(Stored records)

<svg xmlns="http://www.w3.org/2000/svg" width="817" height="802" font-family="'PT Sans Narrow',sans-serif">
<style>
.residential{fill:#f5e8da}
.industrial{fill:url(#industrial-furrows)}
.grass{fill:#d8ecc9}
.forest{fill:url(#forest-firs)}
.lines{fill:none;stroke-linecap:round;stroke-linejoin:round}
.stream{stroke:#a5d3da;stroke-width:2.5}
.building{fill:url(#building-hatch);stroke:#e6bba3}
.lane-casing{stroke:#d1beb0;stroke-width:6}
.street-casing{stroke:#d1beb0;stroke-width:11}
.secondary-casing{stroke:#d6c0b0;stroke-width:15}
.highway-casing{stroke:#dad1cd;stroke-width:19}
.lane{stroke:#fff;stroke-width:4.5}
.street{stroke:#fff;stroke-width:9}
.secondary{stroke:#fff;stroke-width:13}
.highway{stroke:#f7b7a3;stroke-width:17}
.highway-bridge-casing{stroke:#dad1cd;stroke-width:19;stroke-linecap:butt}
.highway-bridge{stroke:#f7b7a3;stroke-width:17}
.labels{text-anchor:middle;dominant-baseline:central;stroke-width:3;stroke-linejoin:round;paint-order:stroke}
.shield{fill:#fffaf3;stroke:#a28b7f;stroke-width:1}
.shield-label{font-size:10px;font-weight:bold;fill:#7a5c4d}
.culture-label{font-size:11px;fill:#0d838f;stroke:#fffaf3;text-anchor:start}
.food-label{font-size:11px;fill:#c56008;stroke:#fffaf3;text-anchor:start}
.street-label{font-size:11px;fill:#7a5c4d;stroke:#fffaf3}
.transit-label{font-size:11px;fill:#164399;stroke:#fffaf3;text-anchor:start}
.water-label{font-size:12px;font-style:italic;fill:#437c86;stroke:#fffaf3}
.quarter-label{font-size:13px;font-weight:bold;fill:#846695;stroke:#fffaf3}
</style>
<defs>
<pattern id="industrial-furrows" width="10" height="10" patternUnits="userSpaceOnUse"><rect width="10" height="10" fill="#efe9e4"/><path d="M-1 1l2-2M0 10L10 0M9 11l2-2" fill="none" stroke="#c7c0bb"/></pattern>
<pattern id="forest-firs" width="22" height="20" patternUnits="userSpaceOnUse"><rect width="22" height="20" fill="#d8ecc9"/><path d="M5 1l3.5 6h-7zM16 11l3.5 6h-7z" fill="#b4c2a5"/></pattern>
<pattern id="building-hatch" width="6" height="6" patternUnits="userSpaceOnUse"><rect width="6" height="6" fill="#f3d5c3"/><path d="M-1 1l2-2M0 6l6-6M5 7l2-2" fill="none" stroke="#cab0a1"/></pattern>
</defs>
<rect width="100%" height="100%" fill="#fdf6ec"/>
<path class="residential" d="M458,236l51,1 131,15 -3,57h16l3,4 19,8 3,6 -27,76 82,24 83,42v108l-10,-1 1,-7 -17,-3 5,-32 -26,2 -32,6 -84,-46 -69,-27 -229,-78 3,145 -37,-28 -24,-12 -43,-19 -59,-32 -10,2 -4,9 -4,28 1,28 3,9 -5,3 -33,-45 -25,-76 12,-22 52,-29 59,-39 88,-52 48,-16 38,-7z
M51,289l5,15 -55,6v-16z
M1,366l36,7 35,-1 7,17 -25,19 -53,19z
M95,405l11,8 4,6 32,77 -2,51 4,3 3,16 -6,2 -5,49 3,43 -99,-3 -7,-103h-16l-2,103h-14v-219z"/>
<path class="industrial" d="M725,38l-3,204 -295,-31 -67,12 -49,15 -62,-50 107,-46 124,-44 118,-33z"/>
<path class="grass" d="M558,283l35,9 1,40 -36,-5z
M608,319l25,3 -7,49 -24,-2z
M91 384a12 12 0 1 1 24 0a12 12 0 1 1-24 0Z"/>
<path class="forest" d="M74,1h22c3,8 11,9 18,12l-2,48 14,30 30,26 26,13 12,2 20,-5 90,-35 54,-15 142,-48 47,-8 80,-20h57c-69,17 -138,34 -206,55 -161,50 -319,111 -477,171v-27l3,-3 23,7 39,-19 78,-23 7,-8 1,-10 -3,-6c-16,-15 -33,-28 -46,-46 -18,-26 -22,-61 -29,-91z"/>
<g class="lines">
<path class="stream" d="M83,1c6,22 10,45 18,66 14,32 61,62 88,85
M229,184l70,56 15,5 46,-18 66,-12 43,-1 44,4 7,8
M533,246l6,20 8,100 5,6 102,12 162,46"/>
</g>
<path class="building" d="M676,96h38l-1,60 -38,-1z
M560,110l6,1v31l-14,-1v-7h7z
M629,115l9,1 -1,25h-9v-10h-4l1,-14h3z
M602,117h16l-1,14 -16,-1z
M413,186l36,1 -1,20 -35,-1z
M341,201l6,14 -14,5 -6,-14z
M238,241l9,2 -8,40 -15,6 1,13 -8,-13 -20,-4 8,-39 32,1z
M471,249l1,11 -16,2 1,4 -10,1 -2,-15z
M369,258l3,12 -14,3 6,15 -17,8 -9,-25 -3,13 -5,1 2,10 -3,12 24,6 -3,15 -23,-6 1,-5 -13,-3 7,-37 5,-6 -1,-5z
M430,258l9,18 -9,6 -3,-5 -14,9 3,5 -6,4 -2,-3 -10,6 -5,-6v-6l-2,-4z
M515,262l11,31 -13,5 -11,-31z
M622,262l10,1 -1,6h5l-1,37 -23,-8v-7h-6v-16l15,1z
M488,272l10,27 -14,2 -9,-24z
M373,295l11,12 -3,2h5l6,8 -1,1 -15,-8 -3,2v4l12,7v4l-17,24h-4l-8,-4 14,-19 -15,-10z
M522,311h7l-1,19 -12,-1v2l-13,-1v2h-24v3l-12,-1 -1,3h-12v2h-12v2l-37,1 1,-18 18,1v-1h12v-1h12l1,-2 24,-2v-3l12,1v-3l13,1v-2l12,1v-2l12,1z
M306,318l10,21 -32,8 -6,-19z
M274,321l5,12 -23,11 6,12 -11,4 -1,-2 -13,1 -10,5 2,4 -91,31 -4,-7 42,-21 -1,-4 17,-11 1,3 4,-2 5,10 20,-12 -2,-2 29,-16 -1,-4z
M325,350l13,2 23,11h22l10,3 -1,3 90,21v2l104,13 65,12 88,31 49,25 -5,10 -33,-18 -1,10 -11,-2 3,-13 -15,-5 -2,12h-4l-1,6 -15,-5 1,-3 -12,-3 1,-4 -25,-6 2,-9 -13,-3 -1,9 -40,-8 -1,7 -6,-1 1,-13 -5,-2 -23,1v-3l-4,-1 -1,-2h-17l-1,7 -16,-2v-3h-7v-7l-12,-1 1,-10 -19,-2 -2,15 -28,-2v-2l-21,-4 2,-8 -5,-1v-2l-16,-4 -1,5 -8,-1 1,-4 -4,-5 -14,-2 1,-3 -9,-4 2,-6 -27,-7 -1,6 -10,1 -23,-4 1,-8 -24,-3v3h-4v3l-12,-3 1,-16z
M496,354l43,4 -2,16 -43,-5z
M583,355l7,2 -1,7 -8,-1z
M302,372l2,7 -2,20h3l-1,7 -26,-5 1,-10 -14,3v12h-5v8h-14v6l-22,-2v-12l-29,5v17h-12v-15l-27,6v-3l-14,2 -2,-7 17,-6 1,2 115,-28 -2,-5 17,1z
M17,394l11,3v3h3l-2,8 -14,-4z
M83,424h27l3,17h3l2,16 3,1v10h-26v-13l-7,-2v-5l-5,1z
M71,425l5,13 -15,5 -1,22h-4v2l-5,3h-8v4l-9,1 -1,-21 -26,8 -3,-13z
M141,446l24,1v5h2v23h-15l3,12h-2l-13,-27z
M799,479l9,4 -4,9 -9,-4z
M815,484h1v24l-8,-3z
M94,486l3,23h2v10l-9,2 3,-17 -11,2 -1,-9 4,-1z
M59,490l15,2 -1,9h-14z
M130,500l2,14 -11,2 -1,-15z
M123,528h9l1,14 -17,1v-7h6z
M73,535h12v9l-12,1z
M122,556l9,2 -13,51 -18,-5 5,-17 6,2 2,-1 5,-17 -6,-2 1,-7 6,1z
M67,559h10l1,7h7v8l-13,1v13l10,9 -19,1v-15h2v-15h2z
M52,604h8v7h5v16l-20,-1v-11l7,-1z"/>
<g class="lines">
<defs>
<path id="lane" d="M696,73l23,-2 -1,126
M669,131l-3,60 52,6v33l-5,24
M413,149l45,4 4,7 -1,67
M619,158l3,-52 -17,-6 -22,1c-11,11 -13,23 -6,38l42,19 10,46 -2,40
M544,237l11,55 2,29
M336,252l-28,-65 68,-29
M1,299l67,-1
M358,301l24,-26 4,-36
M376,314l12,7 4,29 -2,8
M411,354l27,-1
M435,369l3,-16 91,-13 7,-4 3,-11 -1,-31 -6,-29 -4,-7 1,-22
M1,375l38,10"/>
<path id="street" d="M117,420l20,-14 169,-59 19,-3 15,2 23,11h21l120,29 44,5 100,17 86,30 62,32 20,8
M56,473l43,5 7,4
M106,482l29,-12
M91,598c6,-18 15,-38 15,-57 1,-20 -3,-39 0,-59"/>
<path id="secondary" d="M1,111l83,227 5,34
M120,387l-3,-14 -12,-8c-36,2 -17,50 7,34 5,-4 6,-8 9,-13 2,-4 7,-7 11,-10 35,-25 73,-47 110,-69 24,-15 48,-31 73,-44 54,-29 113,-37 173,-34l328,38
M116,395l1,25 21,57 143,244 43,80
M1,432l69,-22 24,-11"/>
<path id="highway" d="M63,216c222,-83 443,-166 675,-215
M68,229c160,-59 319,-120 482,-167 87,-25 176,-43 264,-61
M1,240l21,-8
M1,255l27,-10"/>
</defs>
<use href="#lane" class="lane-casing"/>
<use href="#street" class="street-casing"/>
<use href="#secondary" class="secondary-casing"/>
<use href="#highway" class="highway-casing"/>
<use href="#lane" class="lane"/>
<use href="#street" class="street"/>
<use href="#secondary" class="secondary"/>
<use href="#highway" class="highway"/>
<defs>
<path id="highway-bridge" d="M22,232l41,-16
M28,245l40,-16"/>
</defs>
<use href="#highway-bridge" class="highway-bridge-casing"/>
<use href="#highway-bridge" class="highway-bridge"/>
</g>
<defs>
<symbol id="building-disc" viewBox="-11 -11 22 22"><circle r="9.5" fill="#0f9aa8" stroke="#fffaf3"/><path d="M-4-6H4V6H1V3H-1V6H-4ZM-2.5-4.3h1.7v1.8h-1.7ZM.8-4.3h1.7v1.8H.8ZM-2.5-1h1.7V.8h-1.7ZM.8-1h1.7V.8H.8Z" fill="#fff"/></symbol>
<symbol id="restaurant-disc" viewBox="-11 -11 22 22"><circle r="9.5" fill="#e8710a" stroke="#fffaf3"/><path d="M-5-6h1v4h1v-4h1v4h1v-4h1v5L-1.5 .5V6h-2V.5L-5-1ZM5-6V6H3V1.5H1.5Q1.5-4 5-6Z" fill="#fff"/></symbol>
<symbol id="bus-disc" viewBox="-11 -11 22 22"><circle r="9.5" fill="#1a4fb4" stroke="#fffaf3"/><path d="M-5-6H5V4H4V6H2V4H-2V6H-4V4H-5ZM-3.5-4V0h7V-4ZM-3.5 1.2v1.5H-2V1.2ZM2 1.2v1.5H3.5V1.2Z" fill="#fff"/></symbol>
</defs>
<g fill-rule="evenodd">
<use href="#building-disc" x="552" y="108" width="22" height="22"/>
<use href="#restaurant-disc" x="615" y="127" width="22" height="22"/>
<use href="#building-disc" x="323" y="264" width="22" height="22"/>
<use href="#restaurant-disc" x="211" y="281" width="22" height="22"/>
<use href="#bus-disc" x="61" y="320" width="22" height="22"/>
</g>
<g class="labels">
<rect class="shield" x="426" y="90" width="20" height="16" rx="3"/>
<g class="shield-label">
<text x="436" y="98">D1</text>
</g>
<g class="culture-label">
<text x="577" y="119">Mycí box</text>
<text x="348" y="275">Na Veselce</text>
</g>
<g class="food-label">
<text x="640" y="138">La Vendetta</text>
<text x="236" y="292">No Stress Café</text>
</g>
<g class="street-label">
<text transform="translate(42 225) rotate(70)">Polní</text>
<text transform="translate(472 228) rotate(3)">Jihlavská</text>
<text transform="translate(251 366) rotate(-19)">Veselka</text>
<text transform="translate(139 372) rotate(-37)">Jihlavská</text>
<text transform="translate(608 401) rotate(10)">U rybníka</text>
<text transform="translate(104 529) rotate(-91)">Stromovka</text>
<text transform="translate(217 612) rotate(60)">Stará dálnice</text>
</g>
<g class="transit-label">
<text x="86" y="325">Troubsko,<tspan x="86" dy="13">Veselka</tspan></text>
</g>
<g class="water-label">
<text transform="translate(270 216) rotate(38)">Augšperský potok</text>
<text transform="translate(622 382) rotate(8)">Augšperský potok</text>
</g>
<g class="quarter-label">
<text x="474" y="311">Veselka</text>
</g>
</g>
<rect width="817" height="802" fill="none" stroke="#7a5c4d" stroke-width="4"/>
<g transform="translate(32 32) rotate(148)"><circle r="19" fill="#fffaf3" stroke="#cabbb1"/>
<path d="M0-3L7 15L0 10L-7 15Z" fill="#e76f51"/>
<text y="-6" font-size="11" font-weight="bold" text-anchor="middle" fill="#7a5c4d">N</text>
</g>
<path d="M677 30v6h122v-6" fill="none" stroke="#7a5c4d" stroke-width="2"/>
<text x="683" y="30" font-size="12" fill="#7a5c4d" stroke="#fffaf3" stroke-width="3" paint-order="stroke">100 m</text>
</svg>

- [Problem to solve]
Pick out, from the lines above, every one that contains the string "Veselka".

- [Answer area]
<text transform="translate(251 366) rotate(-19)">Veselka</text>
<text x="86" y="325">Troubsko,<tspan x="86" dy="13">Veselka</tspan></text>
<text x="474" y="311">Veselka</text>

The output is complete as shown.